Она шла, вдыхая запах цветов, постепенно успокаиваясь. Все вокруг как-то отступило, и перед ее мысленным взором вдруг всплыло узкое, твердое лицо с мрачным взглядом зеленых глаз, потом это же лицо, мальчишески увлеченное, полное жадного любопытства, каким оно было сегодня утром. «Откуда он взялся, этот Колесников? — подумала Альбина.— Говорят, сидел в лагере. За добрые дела туда не сажают. Впрочем, в их партизанском отряде были разные люди. И кое-кто из заключения. Дрались не хуже других. Хватит! — пресекла она себя,— Что за мысли? От них только слабеешь. Надо думать о работе. Ты сейчас не баба, Альбина, ты младший геолог. Второе лицо в партии, в которой не все благополучно».

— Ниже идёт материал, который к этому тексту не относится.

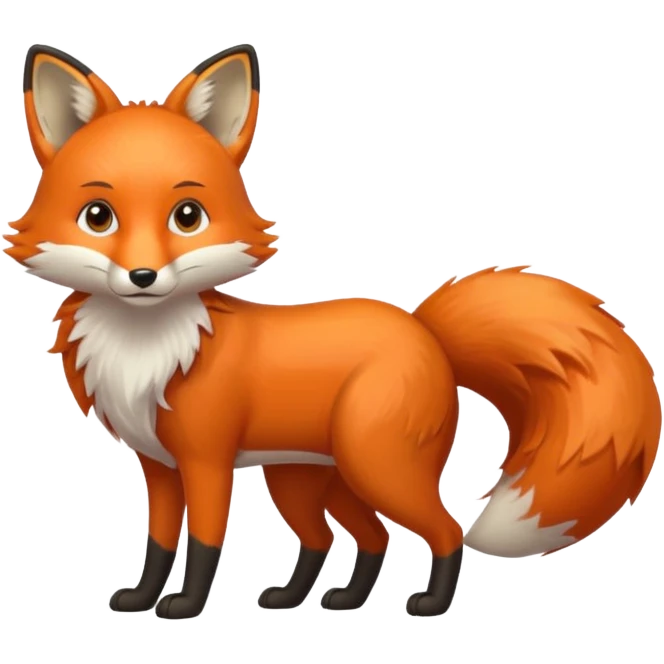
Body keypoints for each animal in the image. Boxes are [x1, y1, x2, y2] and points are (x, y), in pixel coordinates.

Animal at [3, 42, 662, 621]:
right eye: (99, 217)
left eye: (187, 217)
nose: (143, 277)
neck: (148, 351)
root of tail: (423, 329)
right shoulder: (159, 467)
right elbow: (161, 544)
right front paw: (141, 599)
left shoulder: (207, 463)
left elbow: (205, 544)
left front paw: (185, 607)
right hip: (308, 480)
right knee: (351, 540)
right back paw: (323, 600)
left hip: (376, 468)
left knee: (443, 530)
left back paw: (429, 605)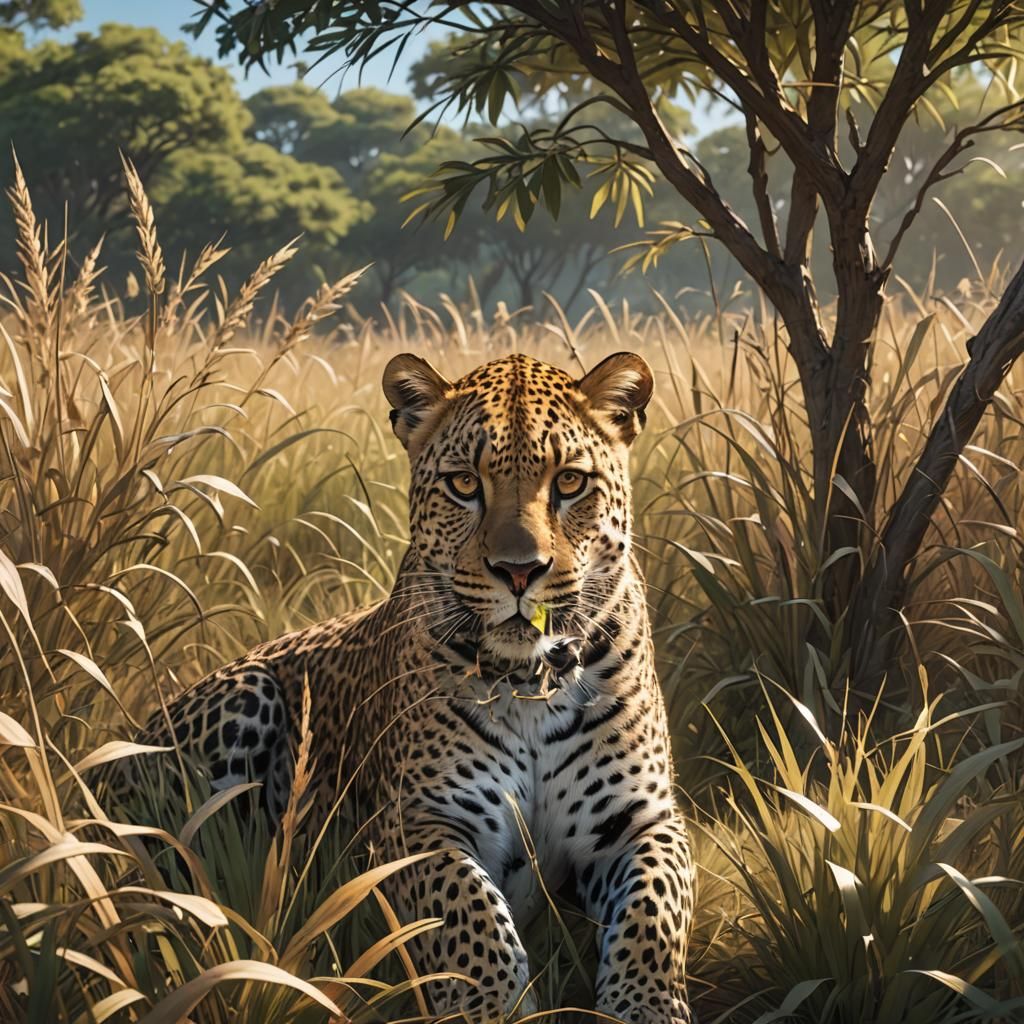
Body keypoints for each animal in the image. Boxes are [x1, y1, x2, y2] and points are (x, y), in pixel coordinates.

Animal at [110, 350, 695, 1023]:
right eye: (464, 484)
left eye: (570, 483)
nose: (519, 571)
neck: (529, 680)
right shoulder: (418, 822)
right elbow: (470, 913)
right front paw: (487, 1007)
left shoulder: (642, 821)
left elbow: (654, 913)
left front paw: (647, 1007)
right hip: (245, 696)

Вечером в большой палатке расселись на спальниках канавщики. Порхов был в гимнастерке и армейских бриджах. Кобура плотно прилипла к бедру. Он холодно оглядел собравшихся и, сунув руку в карман, заговорил:
— Наша партия должна за сезон забурить и вычистить определенное количество погонных метров канав и шурфов. Если дело будет идти дальше так, как оно идет, мы не выполним и половины плана Особенно плохо работает спарка Жуков — Шалашников. По всему Шалашников еще может подтянуться, Жуков не хочет. Я предупреждаю всех,— он медленно обвел глазами сумрачные, озаренные огнем свечи лица,— властью, данной мне государством в данных обстоятельствах, а обстоятельства чрезвычайные, я имею право оставить в тайге любого с месячным запасом продуктов и предоставить ему возможность самому выбираться к населенным местам. Сейчас я предупреждаю всех, в особенности Жукова,— он взглянул на Хоря и встретил сверкающий взгляд из-под насунутого козырька кепки,— если не прекратится эта итальянская забастовка, он может собираться. Пусть сматывается ко всем чертям.